Hemoglobin is a complex protein composed of four polypeptide chains - two alpha chains and two beta chains. Each chain contains an iron-containing heme group that binds to oxygen. The overall structure and folding of these polypeptide chains are critical for the protein's ability to carry and release oxygen in the body.

Valine and glutamic acid are both amino acids, the building blocks of proteins. However, they have different properties that contribute to protein structure and function. Valine is a hydrophobic (water-repelling) amino acid with a nonpolar side chain, whereas glutamic acid is a hydrophilic (water-attracting) amino acid with a polar side chain and a negative charge.

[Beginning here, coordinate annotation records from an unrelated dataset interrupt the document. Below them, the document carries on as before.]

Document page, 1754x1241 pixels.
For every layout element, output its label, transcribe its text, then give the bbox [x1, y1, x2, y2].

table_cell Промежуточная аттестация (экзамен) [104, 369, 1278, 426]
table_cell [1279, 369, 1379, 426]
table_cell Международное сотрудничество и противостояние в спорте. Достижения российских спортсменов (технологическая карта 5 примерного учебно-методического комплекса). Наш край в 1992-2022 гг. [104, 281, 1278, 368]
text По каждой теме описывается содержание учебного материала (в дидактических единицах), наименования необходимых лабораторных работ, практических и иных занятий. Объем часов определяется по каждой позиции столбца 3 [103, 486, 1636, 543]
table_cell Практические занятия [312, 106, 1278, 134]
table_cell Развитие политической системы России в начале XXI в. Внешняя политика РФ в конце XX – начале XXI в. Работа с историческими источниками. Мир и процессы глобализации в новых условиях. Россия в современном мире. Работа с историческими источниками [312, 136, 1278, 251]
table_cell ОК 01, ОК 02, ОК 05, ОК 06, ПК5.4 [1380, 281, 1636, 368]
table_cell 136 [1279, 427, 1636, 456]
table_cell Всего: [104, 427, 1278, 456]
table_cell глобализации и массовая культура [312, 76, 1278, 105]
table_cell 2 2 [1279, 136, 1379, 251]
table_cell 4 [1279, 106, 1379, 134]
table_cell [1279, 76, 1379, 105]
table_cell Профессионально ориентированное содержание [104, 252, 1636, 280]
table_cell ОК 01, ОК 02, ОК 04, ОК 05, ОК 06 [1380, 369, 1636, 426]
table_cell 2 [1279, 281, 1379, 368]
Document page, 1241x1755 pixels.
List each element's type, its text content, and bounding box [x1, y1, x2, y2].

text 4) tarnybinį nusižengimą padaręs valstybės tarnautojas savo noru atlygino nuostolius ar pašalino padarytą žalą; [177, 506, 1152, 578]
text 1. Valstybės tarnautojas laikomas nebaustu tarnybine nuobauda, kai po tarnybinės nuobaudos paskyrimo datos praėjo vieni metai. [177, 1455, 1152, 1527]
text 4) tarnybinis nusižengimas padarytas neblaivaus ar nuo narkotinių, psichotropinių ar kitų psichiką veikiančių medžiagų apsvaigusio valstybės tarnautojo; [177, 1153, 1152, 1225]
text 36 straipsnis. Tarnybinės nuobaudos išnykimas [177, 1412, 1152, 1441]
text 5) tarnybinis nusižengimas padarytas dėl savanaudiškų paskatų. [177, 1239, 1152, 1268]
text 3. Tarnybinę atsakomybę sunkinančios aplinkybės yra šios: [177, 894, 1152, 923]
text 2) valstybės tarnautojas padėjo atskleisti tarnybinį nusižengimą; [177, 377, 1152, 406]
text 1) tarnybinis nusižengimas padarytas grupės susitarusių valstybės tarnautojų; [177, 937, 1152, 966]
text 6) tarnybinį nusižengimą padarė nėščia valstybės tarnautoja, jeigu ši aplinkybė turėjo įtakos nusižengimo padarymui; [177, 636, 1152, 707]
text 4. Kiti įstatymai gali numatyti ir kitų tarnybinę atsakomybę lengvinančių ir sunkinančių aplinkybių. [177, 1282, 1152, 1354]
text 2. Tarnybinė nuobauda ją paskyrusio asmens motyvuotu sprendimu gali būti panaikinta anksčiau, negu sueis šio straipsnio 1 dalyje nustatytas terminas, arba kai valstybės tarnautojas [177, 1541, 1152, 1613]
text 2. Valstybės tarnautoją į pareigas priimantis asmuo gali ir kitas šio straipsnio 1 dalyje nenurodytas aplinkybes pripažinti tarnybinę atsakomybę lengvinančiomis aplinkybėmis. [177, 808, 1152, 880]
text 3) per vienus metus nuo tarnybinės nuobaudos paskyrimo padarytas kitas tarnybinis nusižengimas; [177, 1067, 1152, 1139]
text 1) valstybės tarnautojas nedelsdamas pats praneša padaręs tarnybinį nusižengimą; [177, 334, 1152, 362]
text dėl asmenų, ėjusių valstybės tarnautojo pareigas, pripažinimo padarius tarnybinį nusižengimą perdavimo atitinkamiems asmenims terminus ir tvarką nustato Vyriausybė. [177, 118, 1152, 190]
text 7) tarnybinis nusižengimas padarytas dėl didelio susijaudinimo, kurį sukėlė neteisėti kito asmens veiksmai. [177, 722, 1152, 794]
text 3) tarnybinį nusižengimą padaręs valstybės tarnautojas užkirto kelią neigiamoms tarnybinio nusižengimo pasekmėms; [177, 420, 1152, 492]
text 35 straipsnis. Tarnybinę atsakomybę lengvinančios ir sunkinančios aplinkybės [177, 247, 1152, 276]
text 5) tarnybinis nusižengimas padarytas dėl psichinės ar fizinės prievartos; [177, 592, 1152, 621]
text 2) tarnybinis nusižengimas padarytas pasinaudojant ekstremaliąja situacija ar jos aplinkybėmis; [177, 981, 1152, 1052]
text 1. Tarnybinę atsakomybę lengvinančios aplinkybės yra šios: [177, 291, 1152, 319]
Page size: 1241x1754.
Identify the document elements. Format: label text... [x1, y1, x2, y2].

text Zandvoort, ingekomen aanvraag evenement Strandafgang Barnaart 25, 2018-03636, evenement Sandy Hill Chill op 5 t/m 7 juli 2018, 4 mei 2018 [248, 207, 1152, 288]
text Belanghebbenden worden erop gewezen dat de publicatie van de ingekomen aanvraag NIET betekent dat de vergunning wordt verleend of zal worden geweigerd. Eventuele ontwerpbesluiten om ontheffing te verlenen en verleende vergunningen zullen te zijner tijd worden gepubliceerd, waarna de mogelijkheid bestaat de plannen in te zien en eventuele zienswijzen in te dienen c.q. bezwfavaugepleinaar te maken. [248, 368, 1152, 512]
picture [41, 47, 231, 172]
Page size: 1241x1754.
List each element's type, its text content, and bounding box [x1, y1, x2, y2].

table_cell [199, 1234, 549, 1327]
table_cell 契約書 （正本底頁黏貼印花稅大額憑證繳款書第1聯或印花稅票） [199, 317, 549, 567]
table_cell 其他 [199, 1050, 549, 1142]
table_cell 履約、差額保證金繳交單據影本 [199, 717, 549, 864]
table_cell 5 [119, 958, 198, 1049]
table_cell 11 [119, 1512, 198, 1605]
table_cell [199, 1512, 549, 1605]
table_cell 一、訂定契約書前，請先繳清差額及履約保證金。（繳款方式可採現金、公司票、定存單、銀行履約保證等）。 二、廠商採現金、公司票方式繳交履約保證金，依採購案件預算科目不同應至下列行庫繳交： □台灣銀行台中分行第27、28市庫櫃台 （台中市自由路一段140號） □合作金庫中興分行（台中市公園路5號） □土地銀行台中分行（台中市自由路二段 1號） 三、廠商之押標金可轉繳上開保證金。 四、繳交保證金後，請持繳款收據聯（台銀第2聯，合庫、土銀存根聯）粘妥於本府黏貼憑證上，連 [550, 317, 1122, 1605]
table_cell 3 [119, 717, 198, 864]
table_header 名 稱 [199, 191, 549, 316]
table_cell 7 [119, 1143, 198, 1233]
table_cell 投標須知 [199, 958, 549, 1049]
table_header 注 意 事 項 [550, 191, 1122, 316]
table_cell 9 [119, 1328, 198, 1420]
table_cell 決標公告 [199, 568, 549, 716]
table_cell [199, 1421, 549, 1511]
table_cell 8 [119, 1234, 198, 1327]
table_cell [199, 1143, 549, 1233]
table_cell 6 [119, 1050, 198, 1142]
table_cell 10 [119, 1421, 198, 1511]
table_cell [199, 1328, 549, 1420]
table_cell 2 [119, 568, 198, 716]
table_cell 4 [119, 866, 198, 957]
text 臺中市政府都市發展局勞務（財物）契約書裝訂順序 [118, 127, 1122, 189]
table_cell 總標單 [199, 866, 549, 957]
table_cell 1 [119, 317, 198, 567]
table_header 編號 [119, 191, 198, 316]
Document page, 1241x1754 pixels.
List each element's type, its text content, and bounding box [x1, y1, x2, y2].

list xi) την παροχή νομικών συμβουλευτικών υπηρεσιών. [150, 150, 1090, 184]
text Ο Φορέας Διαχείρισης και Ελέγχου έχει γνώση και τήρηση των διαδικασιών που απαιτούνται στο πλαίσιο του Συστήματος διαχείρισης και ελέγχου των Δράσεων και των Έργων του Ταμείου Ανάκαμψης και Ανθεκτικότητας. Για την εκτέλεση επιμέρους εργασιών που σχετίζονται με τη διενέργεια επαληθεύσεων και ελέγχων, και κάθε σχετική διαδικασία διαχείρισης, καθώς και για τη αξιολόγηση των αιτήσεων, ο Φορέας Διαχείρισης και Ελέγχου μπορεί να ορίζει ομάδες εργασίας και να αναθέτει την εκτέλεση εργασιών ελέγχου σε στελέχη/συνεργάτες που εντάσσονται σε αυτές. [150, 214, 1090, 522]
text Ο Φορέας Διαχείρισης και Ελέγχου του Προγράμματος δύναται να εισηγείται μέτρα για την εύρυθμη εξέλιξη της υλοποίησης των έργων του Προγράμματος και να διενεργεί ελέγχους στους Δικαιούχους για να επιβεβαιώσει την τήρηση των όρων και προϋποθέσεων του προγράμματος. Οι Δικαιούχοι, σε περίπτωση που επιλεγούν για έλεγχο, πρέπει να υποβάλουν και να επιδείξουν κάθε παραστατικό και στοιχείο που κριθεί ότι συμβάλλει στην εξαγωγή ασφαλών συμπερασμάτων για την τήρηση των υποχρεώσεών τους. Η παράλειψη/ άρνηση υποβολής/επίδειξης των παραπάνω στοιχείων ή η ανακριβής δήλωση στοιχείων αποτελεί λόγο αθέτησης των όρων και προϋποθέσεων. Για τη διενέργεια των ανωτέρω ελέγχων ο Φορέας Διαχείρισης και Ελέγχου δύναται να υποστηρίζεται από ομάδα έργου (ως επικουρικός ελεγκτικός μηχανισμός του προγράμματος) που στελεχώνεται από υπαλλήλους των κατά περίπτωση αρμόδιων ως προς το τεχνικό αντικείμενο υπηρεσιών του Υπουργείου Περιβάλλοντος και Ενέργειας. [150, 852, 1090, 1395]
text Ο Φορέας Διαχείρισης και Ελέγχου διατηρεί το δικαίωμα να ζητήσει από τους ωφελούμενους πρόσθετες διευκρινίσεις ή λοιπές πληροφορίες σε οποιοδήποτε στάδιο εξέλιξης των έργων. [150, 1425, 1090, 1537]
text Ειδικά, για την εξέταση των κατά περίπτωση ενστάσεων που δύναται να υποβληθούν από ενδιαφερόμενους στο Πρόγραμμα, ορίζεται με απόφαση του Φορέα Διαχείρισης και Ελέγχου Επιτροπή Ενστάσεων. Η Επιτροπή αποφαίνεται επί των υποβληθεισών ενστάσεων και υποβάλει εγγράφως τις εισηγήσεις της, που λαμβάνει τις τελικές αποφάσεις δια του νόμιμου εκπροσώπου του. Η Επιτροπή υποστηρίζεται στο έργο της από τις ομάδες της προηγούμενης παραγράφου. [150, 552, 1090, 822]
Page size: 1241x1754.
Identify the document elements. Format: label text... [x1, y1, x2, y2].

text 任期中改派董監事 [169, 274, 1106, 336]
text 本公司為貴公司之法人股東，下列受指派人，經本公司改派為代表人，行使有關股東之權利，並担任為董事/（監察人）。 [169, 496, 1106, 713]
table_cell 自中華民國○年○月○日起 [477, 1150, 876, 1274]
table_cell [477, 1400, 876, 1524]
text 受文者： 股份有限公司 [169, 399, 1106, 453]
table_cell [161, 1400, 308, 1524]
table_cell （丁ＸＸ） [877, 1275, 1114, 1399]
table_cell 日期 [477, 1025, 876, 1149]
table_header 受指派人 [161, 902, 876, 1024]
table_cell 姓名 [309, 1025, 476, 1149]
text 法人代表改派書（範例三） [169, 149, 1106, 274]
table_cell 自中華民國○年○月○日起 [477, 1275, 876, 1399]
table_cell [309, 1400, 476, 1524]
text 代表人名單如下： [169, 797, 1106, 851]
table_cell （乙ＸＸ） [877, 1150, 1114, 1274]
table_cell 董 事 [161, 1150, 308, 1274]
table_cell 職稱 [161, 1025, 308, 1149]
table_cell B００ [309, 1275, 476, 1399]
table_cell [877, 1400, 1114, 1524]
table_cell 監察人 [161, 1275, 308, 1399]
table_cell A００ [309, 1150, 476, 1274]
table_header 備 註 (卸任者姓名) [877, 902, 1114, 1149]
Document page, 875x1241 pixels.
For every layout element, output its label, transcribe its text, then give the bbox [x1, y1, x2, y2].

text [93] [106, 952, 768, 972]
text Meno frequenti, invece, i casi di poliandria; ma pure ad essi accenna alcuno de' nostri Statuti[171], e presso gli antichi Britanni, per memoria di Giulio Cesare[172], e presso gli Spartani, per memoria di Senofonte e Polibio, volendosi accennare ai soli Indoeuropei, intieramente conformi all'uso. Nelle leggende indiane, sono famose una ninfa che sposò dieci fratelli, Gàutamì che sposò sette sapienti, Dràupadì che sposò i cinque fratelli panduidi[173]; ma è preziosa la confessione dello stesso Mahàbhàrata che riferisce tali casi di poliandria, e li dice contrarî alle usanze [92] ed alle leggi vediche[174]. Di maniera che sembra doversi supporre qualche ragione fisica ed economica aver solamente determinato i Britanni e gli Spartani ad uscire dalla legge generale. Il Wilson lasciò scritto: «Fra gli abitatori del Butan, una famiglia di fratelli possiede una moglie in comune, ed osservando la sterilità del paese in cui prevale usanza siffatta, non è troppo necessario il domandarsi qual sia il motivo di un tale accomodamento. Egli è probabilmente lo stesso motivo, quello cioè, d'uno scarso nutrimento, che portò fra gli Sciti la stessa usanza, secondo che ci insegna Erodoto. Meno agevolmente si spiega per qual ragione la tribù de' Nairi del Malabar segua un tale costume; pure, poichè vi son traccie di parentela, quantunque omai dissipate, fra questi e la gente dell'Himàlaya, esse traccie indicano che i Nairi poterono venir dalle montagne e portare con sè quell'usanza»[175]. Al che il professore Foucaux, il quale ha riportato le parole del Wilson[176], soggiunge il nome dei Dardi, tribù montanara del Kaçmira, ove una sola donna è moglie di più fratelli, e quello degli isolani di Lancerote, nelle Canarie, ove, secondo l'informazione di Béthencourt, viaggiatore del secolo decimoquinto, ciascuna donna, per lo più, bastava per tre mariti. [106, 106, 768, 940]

These differences in properties can affect how the amino acids interact with nearby amino acids as well as with the surrounding environment.

The substitution of valine for glutamic acid in sickle cell hemoglobin (also known as hemoglobin S) could lead to several possible effects on the structure of the protein: 1. Alteration of the local protein structure: Since valine is hydrophobic and glutamic acid is hydrophilic, the substitution might cause changes in the local secondary structure (e.g., alpha helices or beta sheets) due to changes in hydrogen bonding and hydrophobic interactions. 2. Disruption of protein-protein interactions: The altered local structure might affect the way the four polypeptide chains in hemoglobin interact with one another, potentially disrupting or weakening the stability of the overall quaternary structure. 3. Formation of abnormal aggregates: Hemoglobin S is known to form abnormal aggregates called "sickle fibers" under certain conditions, such as low oxygen levels. These fibers cause the red blood cells to become rigid and take on a sickle shape, which can lead to various negative outcomes in the affected individual.

In conclusion, the substitution of a single amino acid, valine for glutamic acid, in the hemoglobin protein can have significant effects on the structure and function of the protein. The changes in local structure and protein-protein interactions can lead to abnormal aggregation and the formation of sickle fibers, ultimately causing sickle cell anemia – a serious genetic disorder.